*Work order*: Copy out the text of the material below line for line, without changing a word, and leave the pictures out of your answer.
····················
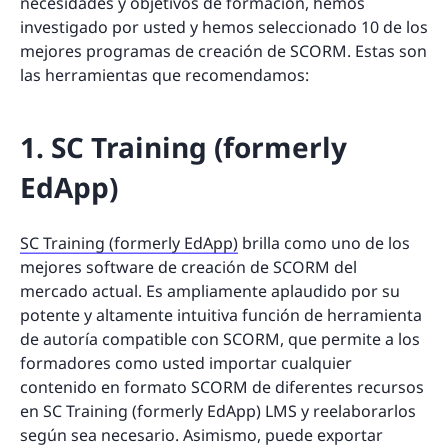
necesidades y objetivos de formación, hemos
investigado por usted y hemos seleccionado 10 de los
mejores programas de creación de SCORM. Estas son
las herramientas que recomendamos:
1. SC Training (formerly
EdApp)
SC Training (formerly EdApp)
brilla como uno de los
mejores software de creación de SCORM del
mercado actual. Es ampliamente aplaudido por su
potente y altamente intuitiva función de herramienta
de autoría compatible con SCORM, que permite a los
formadores como usted importar cualquier
contenido en formato SCORM de diferentes recursos
en SC Training (formerly EdApp) LMS y reelaborarlos
según sea necesario. Asimismo, puede exportar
····················
*Your response*:
necesidades y objetivos de formación, hemos
investigado por usted y hemos seleccionado 10 de los
mejores programas de creación de SCORM. Estas son
las herramientas que recomendamos:
1. SC Training (formerly
EdApp)
SC Training (formerly EdApp)
brilla como uno de los
mejores software de creación de SCORM del
mercado actual. Es ampliamente aplaudido por su
potente y altamente intuitiva función de herramienta
de autoría compatible con SCORM, que permite a los
formadores como usted importar cualquier
contenido en formato SCORM de diferentes recursos
en SC Training (formerly EdApp) LMS y reelaborarlos
según sea necesario. Asimismo, puede exportar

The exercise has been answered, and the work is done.